- Problem to work on -
Identify each line of the material below that contains the string "green", treating uppercase and lowercase as different, and copy those lines.

[Extracted records]
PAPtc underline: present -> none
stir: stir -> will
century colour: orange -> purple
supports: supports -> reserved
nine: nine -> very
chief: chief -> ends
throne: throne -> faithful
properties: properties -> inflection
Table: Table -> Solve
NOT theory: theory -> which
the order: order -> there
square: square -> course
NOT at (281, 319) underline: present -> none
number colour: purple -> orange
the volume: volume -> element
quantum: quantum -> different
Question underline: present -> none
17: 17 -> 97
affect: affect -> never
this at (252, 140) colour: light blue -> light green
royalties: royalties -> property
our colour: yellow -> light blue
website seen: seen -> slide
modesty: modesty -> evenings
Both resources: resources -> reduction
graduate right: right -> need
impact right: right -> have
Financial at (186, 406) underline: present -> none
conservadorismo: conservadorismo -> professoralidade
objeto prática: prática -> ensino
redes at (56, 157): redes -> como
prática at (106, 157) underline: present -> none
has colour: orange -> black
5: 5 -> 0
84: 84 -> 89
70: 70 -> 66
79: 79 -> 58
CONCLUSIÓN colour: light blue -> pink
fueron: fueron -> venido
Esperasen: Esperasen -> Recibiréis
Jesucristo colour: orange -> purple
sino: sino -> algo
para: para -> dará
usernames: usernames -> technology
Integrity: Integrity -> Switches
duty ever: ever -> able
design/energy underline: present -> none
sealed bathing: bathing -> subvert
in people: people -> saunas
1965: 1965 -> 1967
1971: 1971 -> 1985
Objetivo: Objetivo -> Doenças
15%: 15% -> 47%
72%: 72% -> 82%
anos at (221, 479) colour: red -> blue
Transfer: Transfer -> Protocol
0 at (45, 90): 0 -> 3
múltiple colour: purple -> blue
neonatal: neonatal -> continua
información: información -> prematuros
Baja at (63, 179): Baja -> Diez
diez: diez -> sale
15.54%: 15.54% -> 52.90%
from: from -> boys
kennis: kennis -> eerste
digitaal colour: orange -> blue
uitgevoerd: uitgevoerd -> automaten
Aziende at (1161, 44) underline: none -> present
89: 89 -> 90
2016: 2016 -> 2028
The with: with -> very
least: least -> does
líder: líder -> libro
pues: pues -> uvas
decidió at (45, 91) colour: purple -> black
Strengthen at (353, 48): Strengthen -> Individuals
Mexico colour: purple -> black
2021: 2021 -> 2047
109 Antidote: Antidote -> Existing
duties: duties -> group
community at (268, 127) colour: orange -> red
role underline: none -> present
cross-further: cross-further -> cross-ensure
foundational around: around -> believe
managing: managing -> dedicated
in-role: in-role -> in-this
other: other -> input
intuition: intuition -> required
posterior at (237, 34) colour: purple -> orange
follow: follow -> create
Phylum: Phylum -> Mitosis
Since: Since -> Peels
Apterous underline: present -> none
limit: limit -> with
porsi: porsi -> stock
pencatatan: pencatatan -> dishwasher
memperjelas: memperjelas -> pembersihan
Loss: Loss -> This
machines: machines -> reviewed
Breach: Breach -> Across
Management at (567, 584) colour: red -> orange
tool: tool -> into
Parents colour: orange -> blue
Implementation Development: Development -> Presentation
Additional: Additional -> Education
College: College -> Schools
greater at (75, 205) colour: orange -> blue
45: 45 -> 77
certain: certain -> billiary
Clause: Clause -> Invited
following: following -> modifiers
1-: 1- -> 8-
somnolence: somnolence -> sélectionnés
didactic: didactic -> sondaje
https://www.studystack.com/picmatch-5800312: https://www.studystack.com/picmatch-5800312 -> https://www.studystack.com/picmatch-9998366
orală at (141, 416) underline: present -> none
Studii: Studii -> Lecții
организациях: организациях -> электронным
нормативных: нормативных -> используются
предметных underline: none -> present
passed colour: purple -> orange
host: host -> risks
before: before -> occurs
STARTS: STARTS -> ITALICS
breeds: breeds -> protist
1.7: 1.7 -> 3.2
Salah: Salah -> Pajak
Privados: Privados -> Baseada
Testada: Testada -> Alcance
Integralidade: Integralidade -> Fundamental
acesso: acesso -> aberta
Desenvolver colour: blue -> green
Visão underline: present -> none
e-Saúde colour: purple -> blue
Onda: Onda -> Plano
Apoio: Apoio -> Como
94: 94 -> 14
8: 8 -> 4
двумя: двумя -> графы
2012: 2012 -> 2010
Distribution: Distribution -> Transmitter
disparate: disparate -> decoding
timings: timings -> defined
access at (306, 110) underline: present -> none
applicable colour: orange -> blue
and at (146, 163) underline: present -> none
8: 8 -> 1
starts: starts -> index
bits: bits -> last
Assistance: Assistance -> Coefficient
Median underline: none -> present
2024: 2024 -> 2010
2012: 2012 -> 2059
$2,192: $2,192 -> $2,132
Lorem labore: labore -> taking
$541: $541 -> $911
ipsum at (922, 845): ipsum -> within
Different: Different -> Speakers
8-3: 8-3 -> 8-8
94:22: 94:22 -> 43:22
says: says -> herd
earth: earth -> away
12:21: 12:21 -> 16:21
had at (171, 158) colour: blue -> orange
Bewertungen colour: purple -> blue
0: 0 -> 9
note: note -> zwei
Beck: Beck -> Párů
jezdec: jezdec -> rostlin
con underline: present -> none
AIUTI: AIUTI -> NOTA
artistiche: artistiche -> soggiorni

- Result of this exercise -
this at (252, 140) colour: light blue -> light green
Desenvolver colour: blue -> green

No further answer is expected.